(Collection entries)
++++++

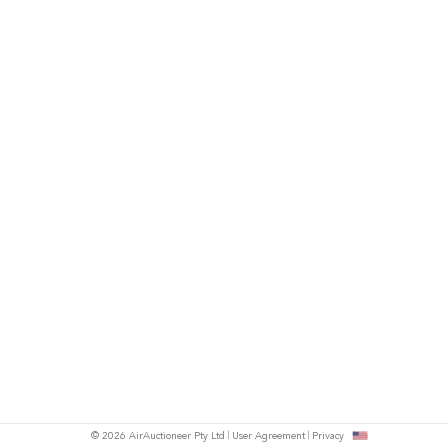
© 2026 AirAuctioneer Pty Ltd
User Agreement
Privacy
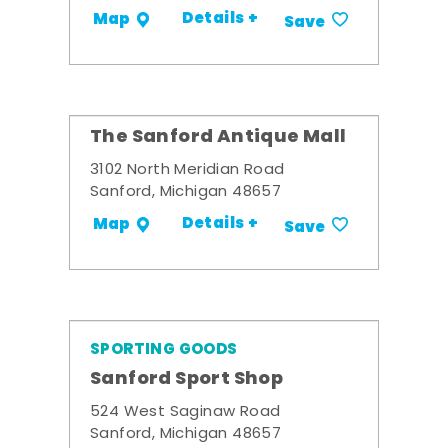
Details +
Map
Save
The Sanford Antique Mall
3102 North Meridian Road
Sanford, Michigan 48657
Details +
Map
Save
SPORTING GOODS
Sanford Sport Shop
524 West Saginaw Road
Sanford, Michigan 48657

++++++

▸ THE PROBLEM:
Return every entry exactly, dropping the pictures.

▸ OUTPUT BELOW:
© 2026 AirAuctioneer Pty Ltd
User Agreement
Privacy
Details +
Map
Save
The Sanford Antique Mall
3102 North Meridian Road
Sanford, Michigan 48657
Details +
Map
Save
SPORTING GOODS
Sanford Sport Shop
524 West Saginaw Road
Sanford, Michigan 48657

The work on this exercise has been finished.